- [Page images and extracted text]:

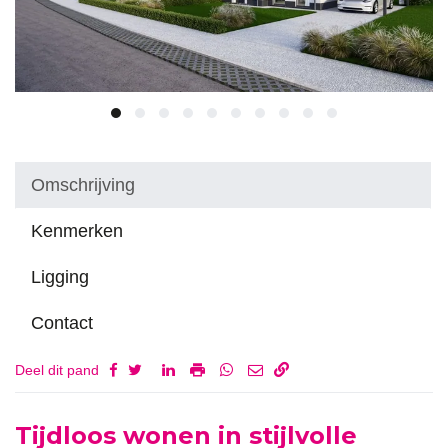
Omschrijving
Kenmerken
Ligging
Contact
Deel dit pand
Omschrijving
Tijdloos wonen in stijlvolle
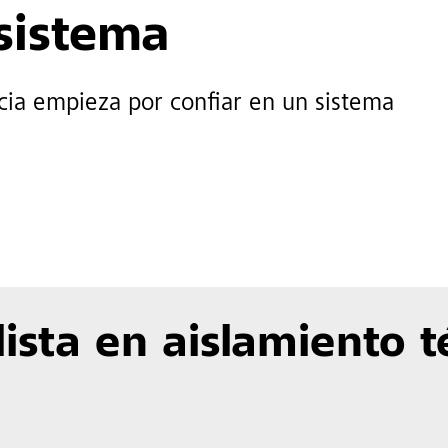
 sistema
cia empieza por confiar en un sistema
lista en aislamiento 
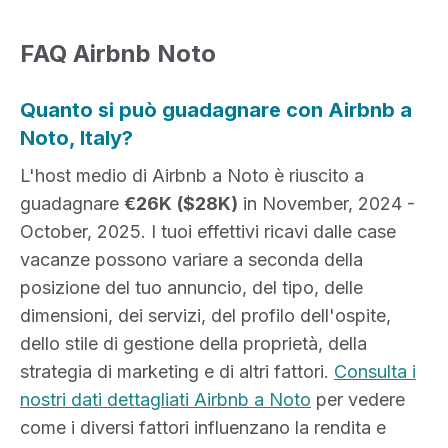
FAQ Airbnb Noto
Quanto si può guadagnare con Airbnb a
Noto, Italy?
L'host medio di Airbnb a Noto è riuscito a
guadagnare
€26K
($28K)
in November, 2024 -
October, 2025. I tuoi effettivi ricavi dalle case
vacanze possono variare a seconda della
posizione del tuo annuncio, del tipo, delle
dimensioni, dei servizi, del profilo dell'ospite,
dello stile di gestione della proprietà, della
strategia di marketing e di altri fattori.
Consulta i
nostri dati dettagliati Airbnb a Noto
per vedere
come i diversi fattori influenzano la rendita e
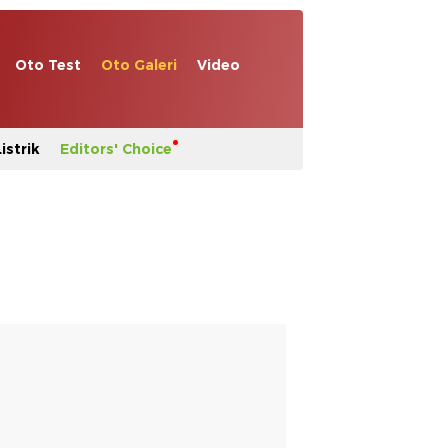
Oto Test
Oto Galeri
Video
istrik
Editors' Choice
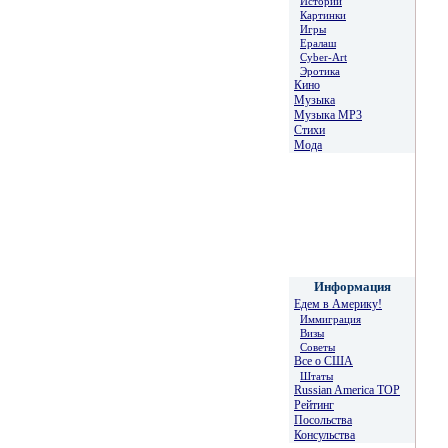
Истории
Картинки
Игры
Ералаш
Cyber-Art
Эротика
Кино
Музыка
Музыка MP3
Стихи
Мода
Информация
Едем в Америку!
Иммиграция
Визы
Советы
Все о США
Штаты
Russian America TOP
Рейтинг
Посольства
Консульства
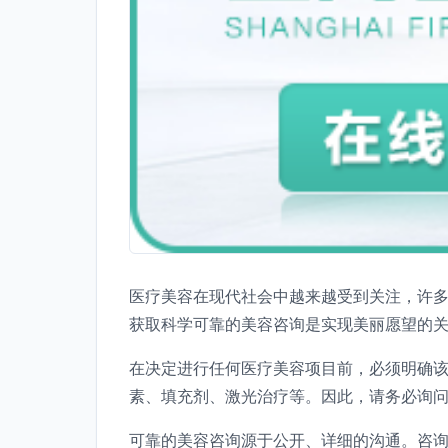
医疗美容在现代社会中越来越受到关注，许
获取科学可靠的美容咨询是实现美丽愿望的
在决定进行任何医疗美容项目前，必须明确
素、填充剂、激光治疗等。因此，请务必询
可靠的美容咨询源于公开、详细的沟通。咨询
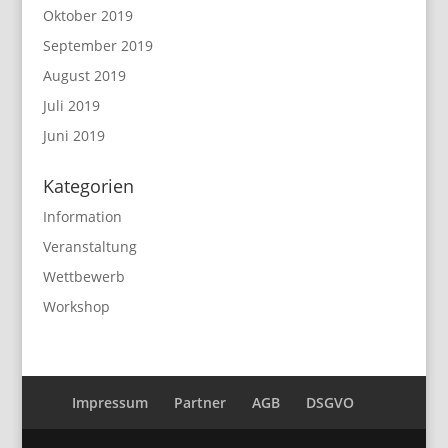
Oktober 2019
September 2019
August 2019
Juli 2019
Juni 2019
Kategorien
Information
Veranstaltung
Wettbewerb
Workshop
Impressum
Partner
AGB
DSGVO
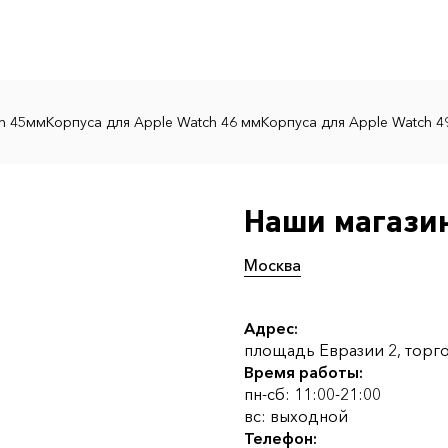
ch 45мм
Корпуса для Apple Watch 46 мм
Корпуса для Apple Watch 4
Наши магази
Москва
Адрес:
площадь Евразии 2, торгов
Время работы:
пн-сб: 11:00-21:00
вс: выходной
Телефон:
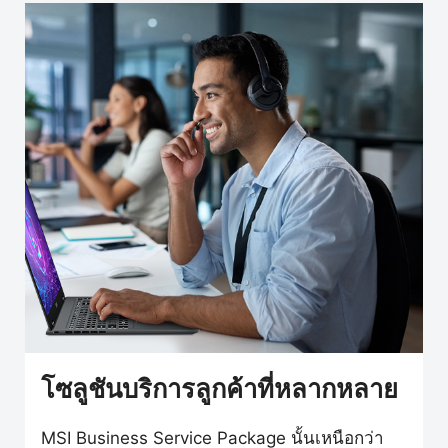
โซลูชันบริการลูกค้าที่หลากหลาย
MSI Business Service Package นั้นเหนือกว่า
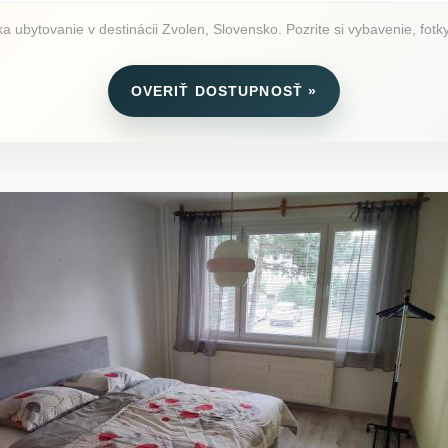
 ubytovanie v destinácii Zvolen, Slovensko. Pozrite si vybavenie, fotky
OVERIŤ DOSTUPNOSŤ »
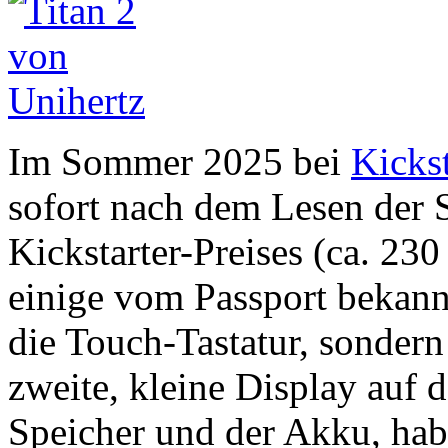
Im Sommer 2025 bei
Kickst
sofort nach dem Lesen der 
Kickstarter-Preises (ca. 23
einige vom Passport bekann
die Touch-Tastatur, sondern
zweite, kleine Display auf 
Speicher und der Akku, hab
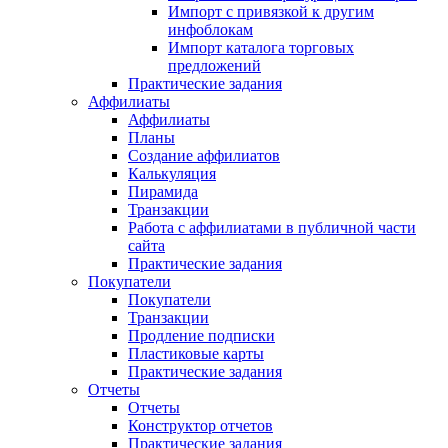
Импорт с привязкой к другим
инфоблокам
Импорт каталога торговых
предложений
Практические задания
Аффилиаты
Аффилиаты
Планы
Создание аффилиатов
Калькуляция
Пирамида
Транзакции
Работа с аффилиатами в публичной части
сайта
Практические задания
Покупатели
Покупатели
Транзакции
Продление подписки
Пластиковые карты
Практические задания
Отчеты
Отчеты
Конструктор отчетов
Практические задания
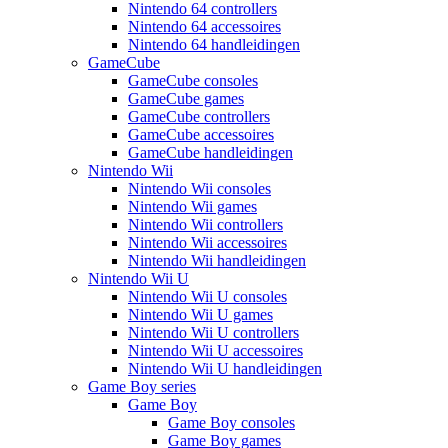
Nintendo 64 controllers
Nintendo 64 accessoires
Nintendo 64 handleidingen
GameCube
GameCube consoles
GameCube games
GameCube controllers
GameCube accessoires
GameCube handleidingen
Nintendo Wii
Nintendo Wii consoles
Nintendo Wii games
Nintendo Wii controllers
Nintendo Wii accessoires
Nintendo Wii handleidingen
Nintendo Wii U
Nintendo Wii U consoles
Nintendo Wii U games
Nintendo Wii U controllers
Nintendo Wii U accessoires
Nintendo Wii U handleidingen
Game Boy series
Game Boy
Game Boy consoles
Game Boy games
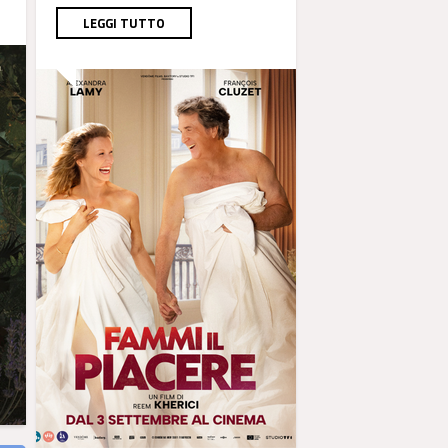
LEGGI TUTTO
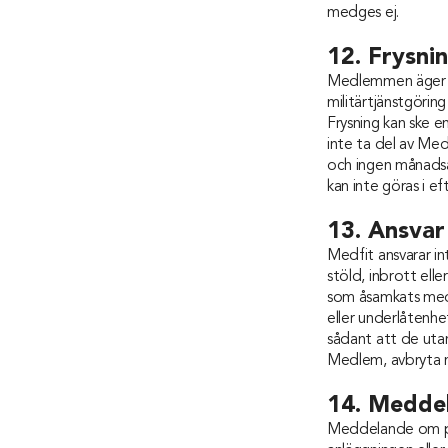
medges ej.
12. Frysn
Medlemmen äger rä
militärtjänstgörin
Frysning kan ske 
inte ta del av Me
och ingen månadsav
kan inte göras i ef
13. Ansvar
Medfit ansvarar in
stöld, inbrott elle
som åsamkats medle
eller underlåtenhet
sådant att de utan
Medlem, avbryta m
14. Meddel
Meddelande om pri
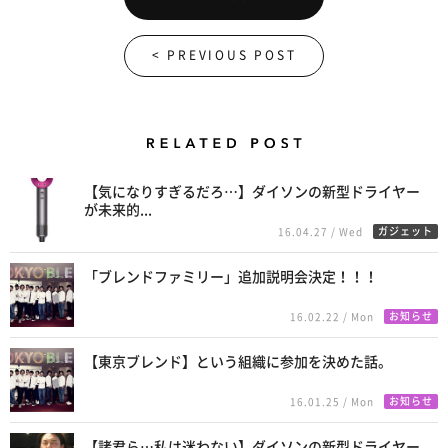
< PREVIOUS POST
Related Posts
【気になりすぎるだろ…】ダイソンの新型ドライヤー
が未来的...
ガジェット
16.04.27 / Wed
「ブレンドファミリー」追加説明会決定！！！
お知らせ
16.02.22 / Mon
【東京ブレンド】という組織に参加を決めた話。
お知らせ
16.01.25 / Mon
【諸君ら…私は迷わない】ダイソンの新型ドライヤー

- [How to complete this task]: Every line above is to be reproduced verbatim, and the pictures are to be omitted.

- [Answer to this exercise]:
Omschrijving
Kenmerken
Ligging
Contact
Deel dit pand
Omschrijving
Tijdloos wonen in stijlvolle
 sistema
cia empieza por confiar en un sistema
lista en aislamiento 
FAQ Airbnb Noto
Quanto si può guadagnare con Airbnb a
Noto, Italy?
L'host medio di Airbnb a Noto è riuscito a
guadagnare
€26K
($28K)
in November, 2024 -
October, 2025. I tuoi effettivi ricavi dalle case
vacanze possono variare a seconda della
posizione del tuo annuncio, del tipo, delle
dimensioni, dei servizi, del profilo dell'ospite,
dello stile di gestione della proprietà, della
strategia di marketing e di altri fattori.
Consulta i
nostri dati dettagliati Airbnb a Noto
per vedere
come i diversi fattori influenzano la rendita e
Oto Test
Oto Galeri
Video
istrik
Editors' Choice
Истории
Картинки
Игры
Ералаш
Cyber-Art
Эротика
Кино
Музыка
Музыка MP3
Стихи
Мода
Информация
Едем в Америку!
Иммиграция
Визы
Советы
Все о США
Штаты
Russian America TOP
Рейтинг
Посольства
Консульства
医疗美容在现代社会中越来越受到关注，许
获取科学可靠的美容咨询是实现美丽愿望的
在决定进行任何医疗美容项目前，必须明确
素、填充剂、激光治疗等。因此，请务必询
可靠的美容咨询源于公开、详细的沟通。咨询
Oktober 2019
September 2019
August 2019
Juli 2019
Juni 2019
Kategorien
Information
Veranstaltung
Wettbewerb
Workshop
Impressum
Partner
AGB
DSGVO
ch 45мм
Корпуса для Apple Watch 46 мм
Корпуса для Apple Watch 4
Наши магази
Москва
Адрес:
площадь Евразии 2, торгов
Время работы:
пн-сб: 11:00-21:00
вс: выходной
Телефон:
โซลูชันบริการลูกค้าที่หลากหลาย
MSI Business Service Package นั้นเหนือกว่า
 ubytovanie v destinácii Zvolen, Slovensko. Pozrite si vybavenie, fotky
OVERIŤ DOSTUPNOSŤ »
Im Sommer 2025 bei
Kickst
sofort nach dem Lesen der 
Kickstarter-Preises (ca. 23
einige vom Passport bekann
die Touch-Tastatur, sondern
zweite, kleine Display auf 
Speicher und der Akku, hab
Импорт с привязкой к другим
инфоблокам
Импорт каталога торговых
предложений
Практические задания
Аффилиаты
Аффилиаты
Планы
Создание аффилиатов
Калькуляция
Пирамида
Транзакции
Работа с аффилиатами в публичной части
сайта
Практические задания
Покупатели
Покупатели
Транзакции
Продление подписки
Пластиковые карты
Практические задания
Отчеты
Отчеты
Конструктор отчетов
Практические задания
Nintendo 64 controllers
Nintendo 64 accessoires
Nintendo 64 handleidingen
GameCube
GameCube consoles
GameCube games
GameCube controllers
GameCube accessoires
GameCube handleidingen
Nintendo Wii
Nintendo Wii consoles
Nintendo Wii games
Nintendo Wii controllers
Nintendo Wii accessoires
Nintendo Wii handleidingen
Nintendo Wii U
Nintendo Wii U consoles
Nintendo Wii U games
Nintendo Wii U controllers
Nintendo Wii U accessoires
Nintendo Wii U handleidingen
Game Boy series
Game Boy
Game Boy consoles
Game Boy games
LEGGI TUTTO
medges ej.
12. Frysn
Medlemmen äger rä
militärtjänstgörin
Frysning kan ske 
inte ta del av Me
och ingen månadsav
kan inte göras i ef
13. Ansvar
Medfit ansvarar in
stöld, inbrott elle
som åsamkats medle
eller underlåtenhet
sådant att de utan
Medlem, avbryta m
14. Meddel
Meddelande om pri
< PREVIOUS POST
Related Posts
【気になりすぎるだろ…】ダイソンの新型ドライヤー
が未来的...
ガジェット
16.04.27 / Wed
「ブレンドファミリー」追加説明会決定！！！
お知らせ
16.02.22 / Mon
【東京ブレンド】という組織に参加を決めた話。
お知らせ
16.01.25 / Mon
【諸君ら…私は迷わない】ダイソンの新型ドライヤー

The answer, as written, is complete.